The “Jewish Question” in Vienna (excerpt from The Dao of Being Jewish and Other Stories)

Don’t look for the Steinedererinnerung in your guidebook: the murdered Jews of Austria have neither a Rick Steves nor a Frommer. And Vienna, basking in its Baroque and Art Nouveau splendor, would rather have you waltzing from Schonbrunn palace to Sachertorte’s shops instead of searching out the synagogues and homes of long-gone Jews. An Austrian sarcastic proverb, as noted by Magrit Reiter in her conference presentation “Antisemitism in Austria after the Shoa,” declares that Germans were the “better Nazis,” while Austrians were definitely the “better anti-Semites.”


The Holocaust victims’ destiny was, for the most part, determined by three key factors: the degree of control the Nazis had in the region, the history of Jews there, and the actions of the locals. The latter is where the Viennese truly excelled. Austrian inventiveness and viciousness quickly turned the city of Mahler and Freud into the city of “Hitler’s willing executioners,” using the title of the famous book written by Daniel Goldhagen. In this controversial study, Goldhagen argued that virulent “eliminationist antisemitism” was the cornerstone of German national identity. Austrians, in their zeal to eliminate their Jewish countrymen, managed to surprise even the Germans.
Vienna was by no means the only European city where the “final solution” had been successfully carried out. However, the delight the Viennese took in humiliating, torturing, and killing their Jewish neighbors was truly extraordinary. In that 1938 photograph I mentioned, the people in the laughing crowd taking such a delight in humiliating a Jew, were the very ones (or their parents) who elected the rabidly anti-Semitic Karl Lueger as a mayor of Vienna five times between 1897 and 1910. Hitler adored Lueger and considered the Viennese mayor to be a major influence on shaping his views on race.

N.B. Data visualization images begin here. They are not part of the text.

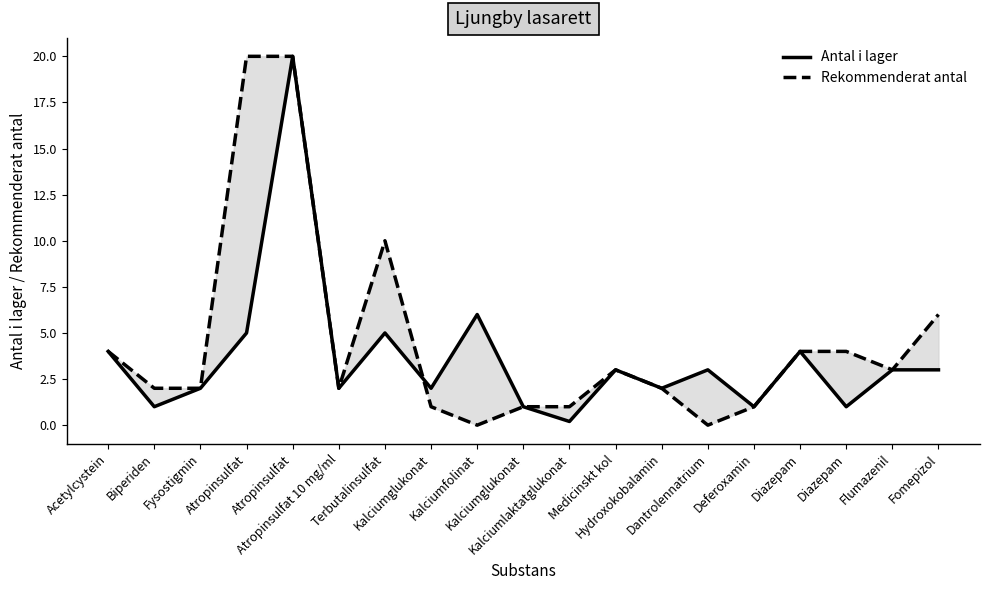

Between Atropinsulfat and Kalciumfolinat, which is larger?

Atropinsulfat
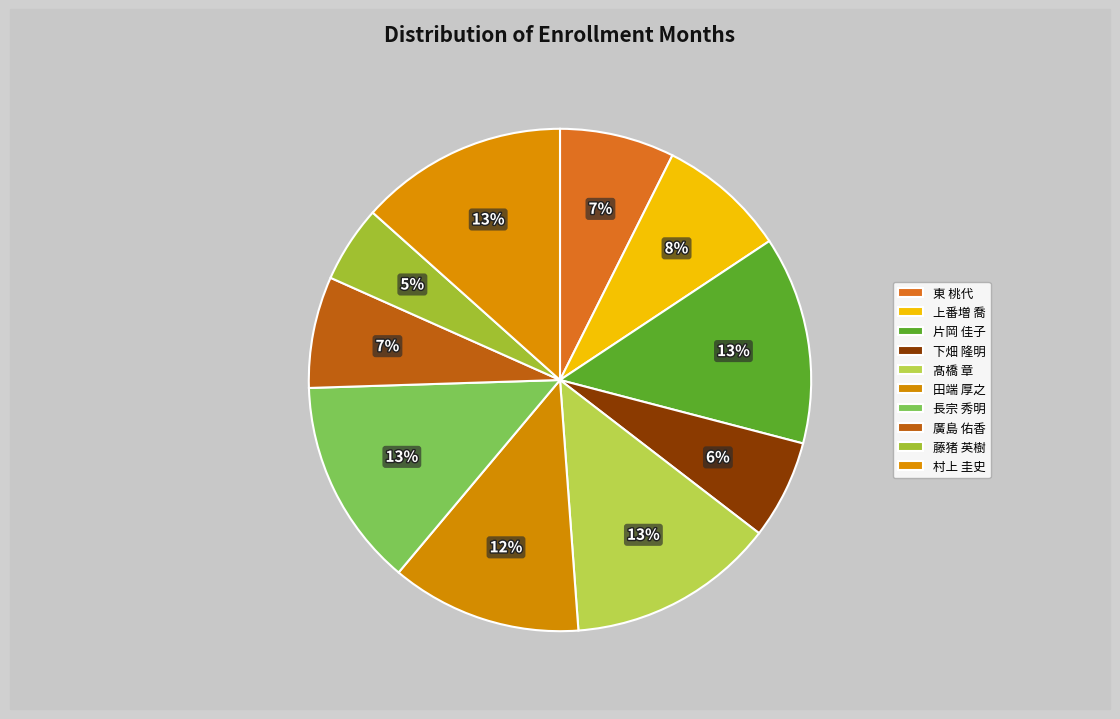

How many slices are in this pie chart?

10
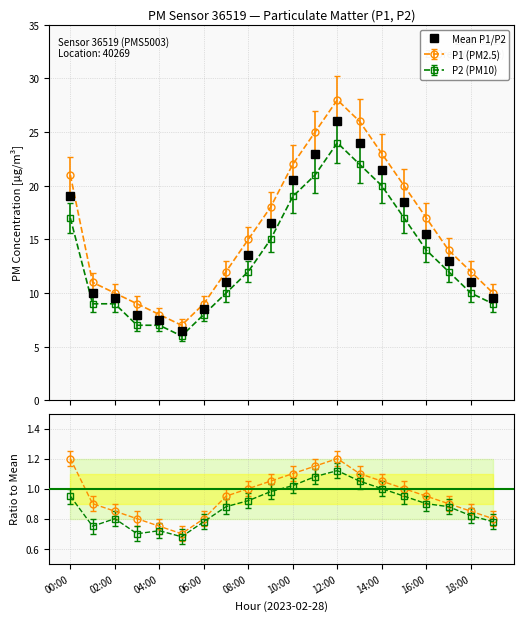

What is the label of the 17th point from the left?

16:00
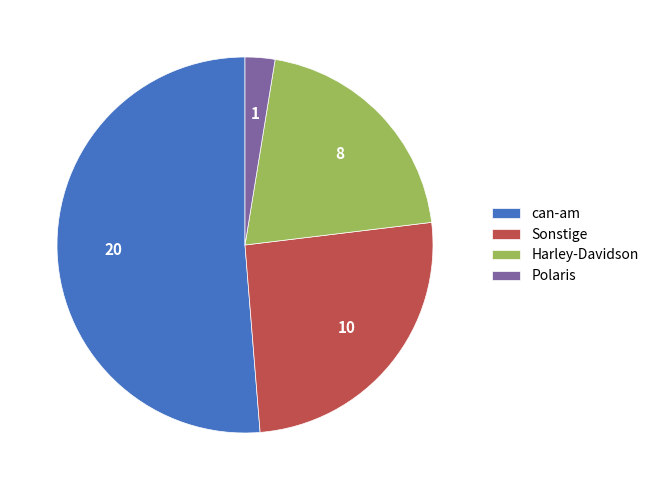

The Sonstige slice represents 13% of the pie. True or false?

False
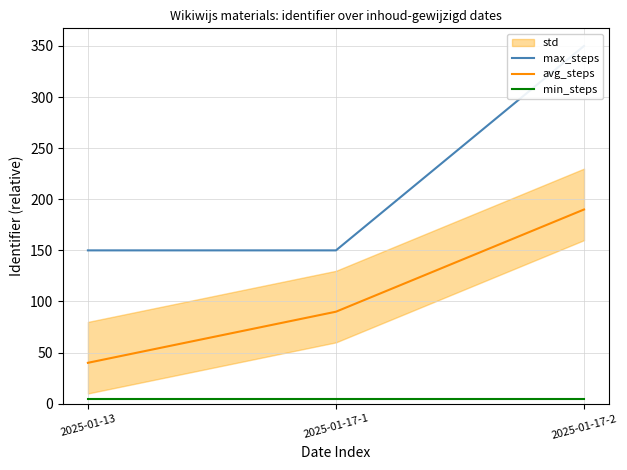

Does the chart have visible grid lines?

Yes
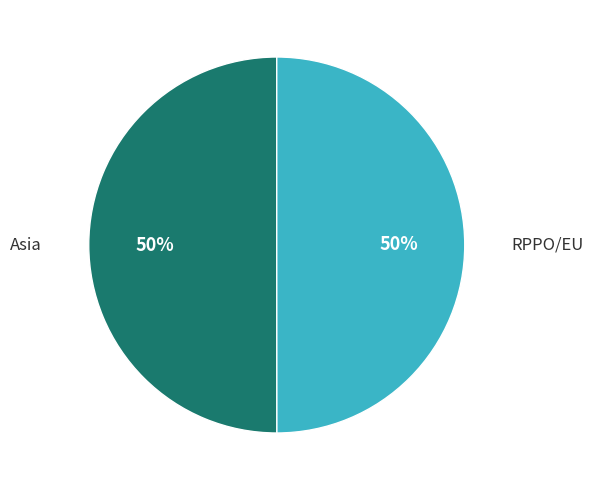

To the nearest percent, what is the average slice percentage?

50%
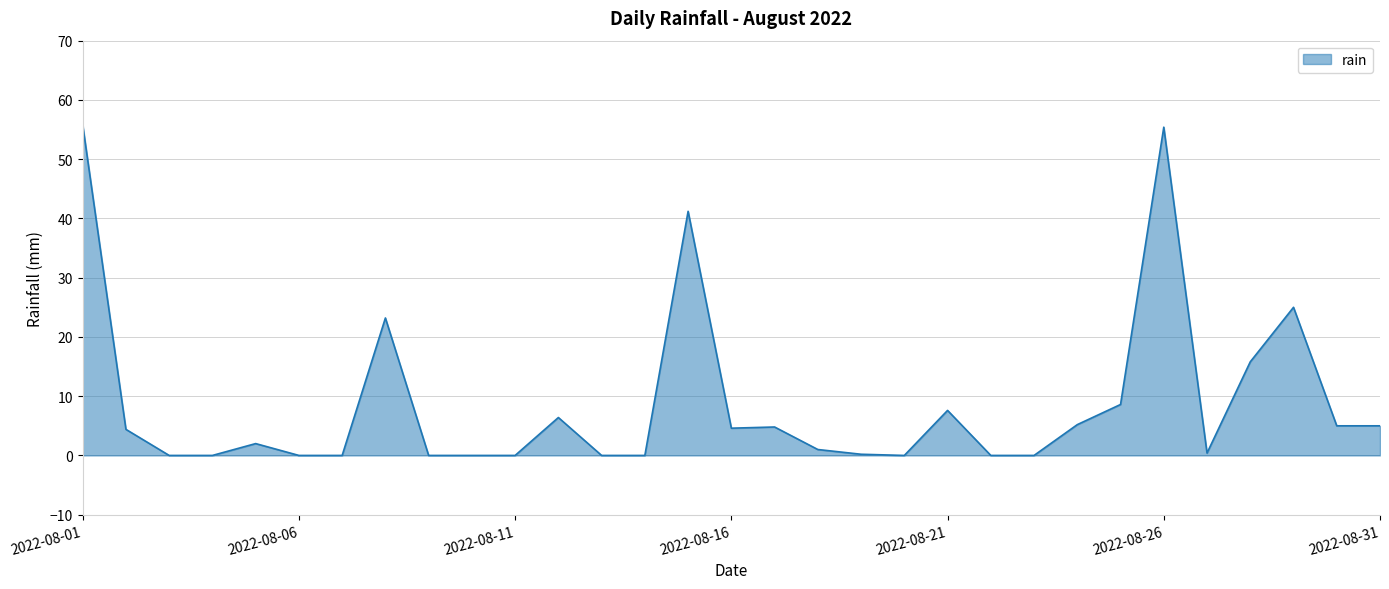

What is the maximum value shown in the chart?

55.8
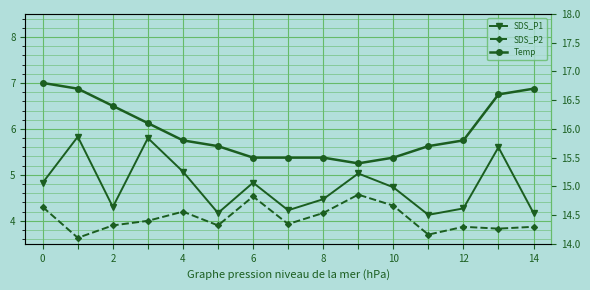

Which series has the largest total across all categories?

Temp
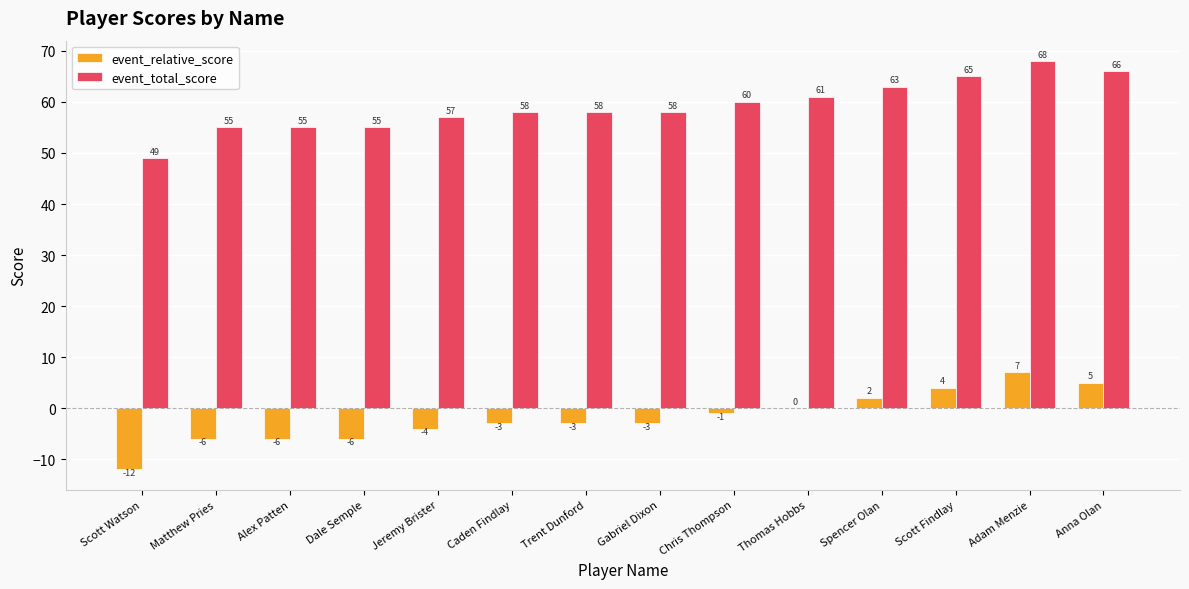

What value does the event_relative_score series have at Matthew Pries, to the nearest 5?

-5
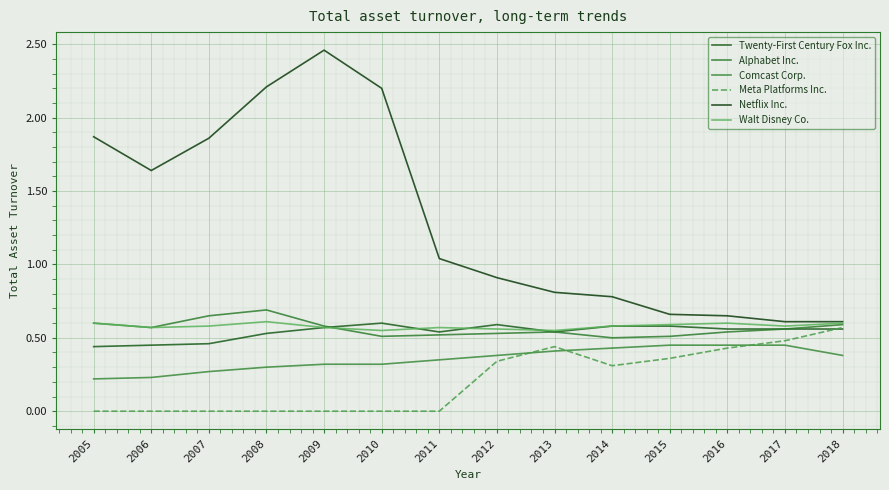

Does the chart display data point markers on the line(s)?

No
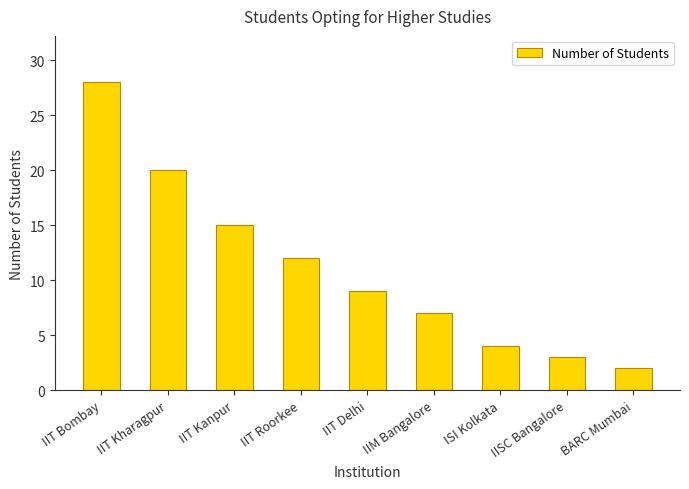

Reading left to right, extract all data points from this chart.

28	20	15	12	9	7	4	3	2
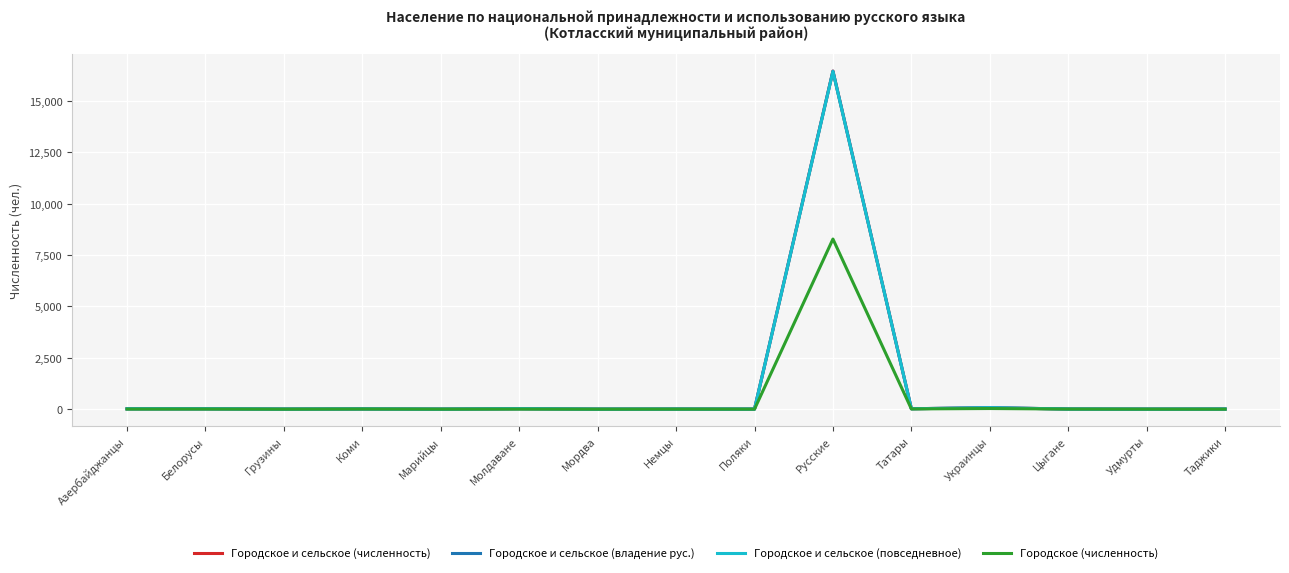

Which series has the largest range (max minus min)?

Городское и сельское (численность)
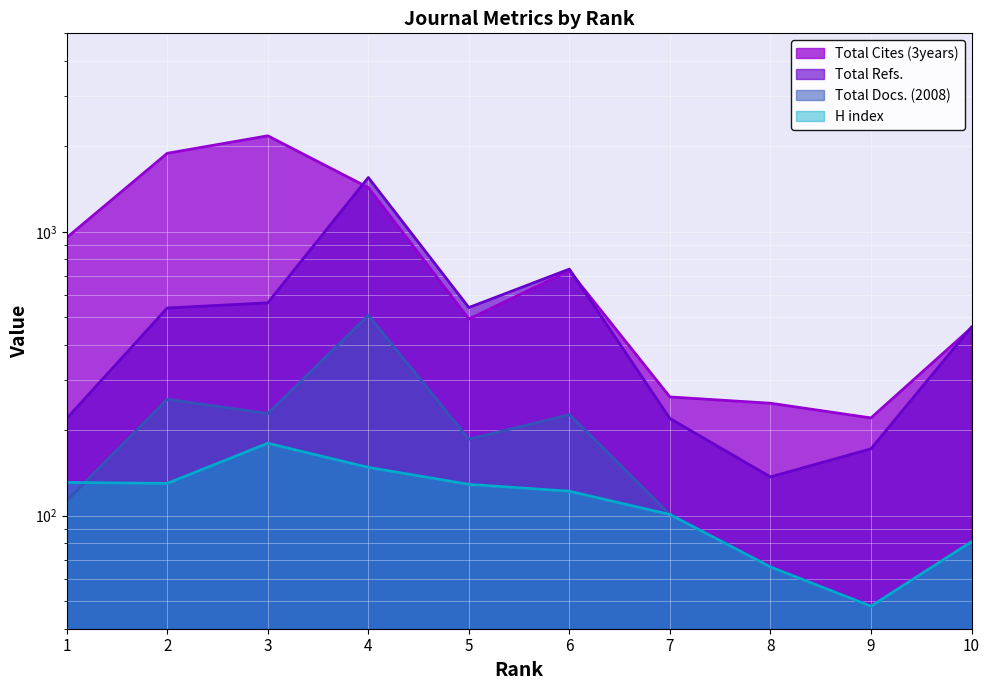

True or false: Total Docs. (2008) and Total Cites (3years) intersect in this chart.

False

According to the Austrian Jewish Community statistics, in 1938, 206,000 persons of Jewish decent had been living in the Austrian capital; one out of ten Viennese residents was Jewish. Less than 2,000 survived the camps. Practically no one returned. The flourishing Jewish community of Austria was all but obliterated during World War II. At first, Austrian Jews were lucky: unlike Germany, Austria had exit avenues open for a while and almost two thirds of the country’s Jews left. Those who stayed died wretched deaths at places like Theresienstadt and Auschwitz. One Vienna resident, Sigmund Freud, went to London with his family; his two elderly sisters stayed and perished.
After the war, Austria’s official position was that the country had been the very first victim of the Nazis’ aggression. Austria had no Nuremberg-like trials for crimes against humanity, and this fictional claim went unchallenged for many decades.